What is the US telling Pacific allies by moving missiles to use in the Iran war?
Deploying US missiles to the Middle East ‘reinforces Beijing’s assessment that time and industrial scale favour China’, analyst says

Washington is pulling most long-range cruise missiles from the Pacific for redeployment to the Middle East amid its war on Iran – a move analysts say signals possible supply constraints and tells Indo-Pacific “friends and foes alike” that US priorities lie elsewhere.
According to US media reports, the Pentagon ordered nearly the entire inventory of its JASSM-ER air-launched cruise missiles to be moved from the Pacific, and even from the continental United States, to US Central Command bases in the Middle East or Fairford base in Britain in late March.
This leaves just 425 units of the Joint Air-to-Surface Stand-Off Missile – Extended Range available for deployment worldwide, out of a pre-war inventory of nearly 2,300.

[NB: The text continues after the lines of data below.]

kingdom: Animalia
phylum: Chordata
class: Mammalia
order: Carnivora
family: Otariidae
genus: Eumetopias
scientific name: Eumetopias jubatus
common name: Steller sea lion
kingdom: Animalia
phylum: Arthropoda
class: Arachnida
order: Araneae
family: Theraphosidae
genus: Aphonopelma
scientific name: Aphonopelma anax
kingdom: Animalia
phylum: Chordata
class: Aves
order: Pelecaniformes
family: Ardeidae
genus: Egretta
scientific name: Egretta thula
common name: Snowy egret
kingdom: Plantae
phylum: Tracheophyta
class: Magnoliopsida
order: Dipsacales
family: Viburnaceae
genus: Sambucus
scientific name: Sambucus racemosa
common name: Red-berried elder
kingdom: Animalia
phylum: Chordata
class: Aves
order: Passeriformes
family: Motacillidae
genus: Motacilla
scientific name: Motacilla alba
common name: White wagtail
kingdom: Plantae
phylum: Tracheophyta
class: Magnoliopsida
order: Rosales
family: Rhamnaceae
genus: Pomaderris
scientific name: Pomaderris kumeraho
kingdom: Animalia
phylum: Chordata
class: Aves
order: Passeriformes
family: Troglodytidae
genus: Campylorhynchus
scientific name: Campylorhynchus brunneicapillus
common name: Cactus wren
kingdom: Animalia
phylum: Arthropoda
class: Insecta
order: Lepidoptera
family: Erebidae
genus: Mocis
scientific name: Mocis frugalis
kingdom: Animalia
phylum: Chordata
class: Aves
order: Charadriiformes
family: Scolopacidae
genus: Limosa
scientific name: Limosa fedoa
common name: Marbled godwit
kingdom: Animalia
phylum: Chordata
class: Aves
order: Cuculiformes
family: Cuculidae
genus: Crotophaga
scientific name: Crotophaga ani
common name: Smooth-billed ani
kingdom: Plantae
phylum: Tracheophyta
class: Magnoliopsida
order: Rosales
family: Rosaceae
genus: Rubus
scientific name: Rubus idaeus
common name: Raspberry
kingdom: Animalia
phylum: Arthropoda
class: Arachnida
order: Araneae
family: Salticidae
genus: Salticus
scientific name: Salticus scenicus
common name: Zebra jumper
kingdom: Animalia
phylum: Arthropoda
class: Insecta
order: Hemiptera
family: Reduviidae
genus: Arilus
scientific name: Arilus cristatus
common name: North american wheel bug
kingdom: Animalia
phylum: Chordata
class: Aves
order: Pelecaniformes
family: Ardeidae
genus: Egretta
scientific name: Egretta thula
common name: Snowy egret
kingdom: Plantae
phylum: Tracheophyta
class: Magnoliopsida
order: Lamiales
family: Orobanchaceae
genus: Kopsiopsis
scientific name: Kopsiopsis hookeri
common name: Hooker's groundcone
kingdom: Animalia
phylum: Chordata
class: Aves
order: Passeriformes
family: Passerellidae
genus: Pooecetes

The US military reportedly consumed more than 1,000 JASSM-ER armaments within a month of beginning air strikes against Iran on February 28. A further 75 or so are unserviceable because of damage or technical fault, and 47 were used during the raid against Venezuela in January, according to US media reports.
The US$1.5 million JASSM-ER, developed by Lockheed Martin, is a long-range cruise missile launched from various military aircraft. Since the start of its war on Iran, the US has reportedly fired the missile against Iranian targets from B-52 and B-1B bombers, as well as strike fighters.